Similarly, in the case of speed, a constant quantity might be expressed in terms of miles per hour or kilometers per second. Again, this value would remain constant regardless of the surrounding conditions that may affect the physical system under analysis.

It is important to note that constant quantities are distinct from function-quantities. While constant quantities remain fixed and constant over time, function-quantities refer to relationships between different variables that change over time. For example, the height of a ball thrown into the air is a function-quantity, because it changes over time according to the laws of physics.

Constant quantities are fundamental to our understanding of the physical world and play a critical role in a wide range of scientific and engineering applications. Whether expressed in terms of distance, speed, temperature, or any other physical quantity, these values remain constant and provide a reliable baseline for our understanding of the natural world.

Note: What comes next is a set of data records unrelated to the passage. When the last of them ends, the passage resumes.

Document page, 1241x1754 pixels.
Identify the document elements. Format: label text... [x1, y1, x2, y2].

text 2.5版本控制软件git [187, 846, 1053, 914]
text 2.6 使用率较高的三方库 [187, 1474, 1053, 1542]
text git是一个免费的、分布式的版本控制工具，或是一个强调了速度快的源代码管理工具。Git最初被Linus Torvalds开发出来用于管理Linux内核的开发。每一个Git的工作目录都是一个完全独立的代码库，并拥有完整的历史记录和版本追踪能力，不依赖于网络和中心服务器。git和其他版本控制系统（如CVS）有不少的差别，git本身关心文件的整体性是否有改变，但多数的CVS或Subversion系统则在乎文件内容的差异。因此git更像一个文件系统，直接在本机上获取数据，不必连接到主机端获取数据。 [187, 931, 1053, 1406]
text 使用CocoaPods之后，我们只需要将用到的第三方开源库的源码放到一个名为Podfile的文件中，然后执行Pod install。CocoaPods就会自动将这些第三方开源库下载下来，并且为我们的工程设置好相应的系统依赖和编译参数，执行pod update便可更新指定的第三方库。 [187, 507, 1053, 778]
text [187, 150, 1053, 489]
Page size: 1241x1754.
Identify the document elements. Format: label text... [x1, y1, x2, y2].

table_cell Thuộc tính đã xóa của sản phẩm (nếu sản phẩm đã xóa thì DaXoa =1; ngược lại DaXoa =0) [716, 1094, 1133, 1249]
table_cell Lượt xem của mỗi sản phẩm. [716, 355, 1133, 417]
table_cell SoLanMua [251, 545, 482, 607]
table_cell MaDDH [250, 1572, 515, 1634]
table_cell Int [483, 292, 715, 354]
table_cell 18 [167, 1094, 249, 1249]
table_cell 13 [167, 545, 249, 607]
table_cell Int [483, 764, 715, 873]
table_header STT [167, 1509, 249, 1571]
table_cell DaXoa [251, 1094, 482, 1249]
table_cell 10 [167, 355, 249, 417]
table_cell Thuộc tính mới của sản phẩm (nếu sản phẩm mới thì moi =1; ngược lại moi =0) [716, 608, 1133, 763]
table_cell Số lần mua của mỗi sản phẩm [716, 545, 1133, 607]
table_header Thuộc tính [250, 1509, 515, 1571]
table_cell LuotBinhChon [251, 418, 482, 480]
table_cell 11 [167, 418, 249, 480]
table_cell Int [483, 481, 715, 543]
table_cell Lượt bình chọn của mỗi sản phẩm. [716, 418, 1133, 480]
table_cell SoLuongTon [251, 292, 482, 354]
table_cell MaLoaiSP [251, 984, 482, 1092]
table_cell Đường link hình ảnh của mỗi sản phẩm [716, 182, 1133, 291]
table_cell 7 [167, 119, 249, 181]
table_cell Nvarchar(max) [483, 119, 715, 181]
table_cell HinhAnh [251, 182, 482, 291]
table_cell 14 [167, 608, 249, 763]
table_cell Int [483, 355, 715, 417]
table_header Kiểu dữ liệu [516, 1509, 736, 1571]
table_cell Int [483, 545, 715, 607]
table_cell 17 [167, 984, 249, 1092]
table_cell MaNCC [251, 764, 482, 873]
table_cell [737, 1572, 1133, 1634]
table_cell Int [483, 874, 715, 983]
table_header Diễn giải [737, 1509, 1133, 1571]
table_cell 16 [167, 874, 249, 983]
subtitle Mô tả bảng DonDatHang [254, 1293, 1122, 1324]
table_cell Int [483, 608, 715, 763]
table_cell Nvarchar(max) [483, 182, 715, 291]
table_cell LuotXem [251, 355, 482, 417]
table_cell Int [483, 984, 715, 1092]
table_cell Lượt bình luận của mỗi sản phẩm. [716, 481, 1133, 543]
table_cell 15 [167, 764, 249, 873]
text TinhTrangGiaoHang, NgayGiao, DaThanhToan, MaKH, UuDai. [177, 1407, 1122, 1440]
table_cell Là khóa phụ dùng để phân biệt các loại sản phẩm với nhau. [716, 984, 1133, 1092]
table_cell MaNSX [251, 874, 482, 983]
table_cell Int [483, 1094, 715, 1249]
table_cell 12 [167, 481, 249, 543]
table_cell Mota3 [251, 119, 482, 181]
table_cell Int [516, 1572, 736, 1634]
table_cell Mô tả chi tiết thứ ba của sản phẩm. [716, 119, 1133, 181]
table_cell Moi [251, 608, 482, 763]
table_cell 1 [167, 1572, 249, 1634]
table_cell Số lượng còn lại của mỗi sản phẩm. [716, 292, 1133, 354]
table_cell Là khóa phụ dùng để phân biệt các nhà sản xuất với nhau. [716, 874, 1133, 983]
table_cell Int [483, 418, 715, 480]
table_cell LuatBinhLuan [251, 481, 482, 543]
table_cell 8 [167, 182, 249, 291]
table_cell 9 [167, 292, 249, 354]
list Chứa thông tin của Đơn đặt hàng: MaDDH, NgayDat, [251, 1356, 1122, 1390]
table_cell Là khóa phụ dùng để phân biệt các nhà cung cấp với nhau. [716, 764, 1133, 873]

### Which two variables must be held constant for Boyle’s law to apply?

Boyle’s law is one of the fundamental laws of gases that describes the relationship between the pressure and volume of a gas when the temperature and the number of gas molecules are kept constant. This law states that the pressure and volume of a gas are inversely proportional to each other, i.e., when the pressure of a gas is increased, its volume decreases, and vice versa.

However, to apply Boyle’s law accurately in any given situation, the temperature and the number of gas molecules must remain constant. Let us first understand the significance of these two variables and how they affect the pressure and volume of a gas.

Temperature: The temperature of a gas is directly proportional to its volume, i.e., as the temperature of a gas increases, its volume also increases, and vice versa. Therefore, to apply Boyle’s law, the temperature of a gas must be constant because any change in temperature will affect the volume of the gas, and this will, in turn, affect the pressure, making it difficult to measure the true relationship between pressure and volume.

Number of gas molecules: The number of gas molecules, or more specifically, the number of moles of gas, also affects the pressure and volume of a gas. In a closed container, the more the number of gas molecules, the higher the pressure created by the gas. Similarly, more gas molecules occupy a larger volume, consistent with Avogadro’s law. Hence, to apply Boyle’s law accurately, the number of gas molecules in the container must remain constant, or else it will disturb the true relationship between pressure and volume.

Therefore, to summarize, Boyle’s law is applicable only when the temperature and the number of moles of the gas are constant. Any variation in these two variables will invalidate the law, and the relationship between pressure and volume of the gas will no longer remain proportional.